Task objective
Your task is to retype, exactly and with nothing else, every line from the one containing "focal_35mm: 339" to the end of the listing.

Material for this task
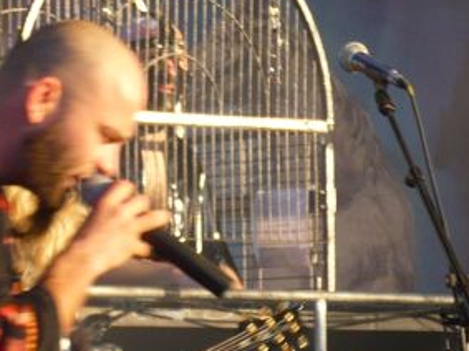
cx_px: 58
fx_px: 4591
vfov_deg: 4.4
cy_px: 210
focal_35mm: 339
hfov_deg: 5.8
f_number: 5.6
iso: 100
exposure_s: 1/60
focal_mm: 16.4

Answer for this exercise
focal_35mm: 339
hfov_deg: 5.8
f_number: 5.6
iso: 100
exposure_s: 1/60
focal_mm: 16.4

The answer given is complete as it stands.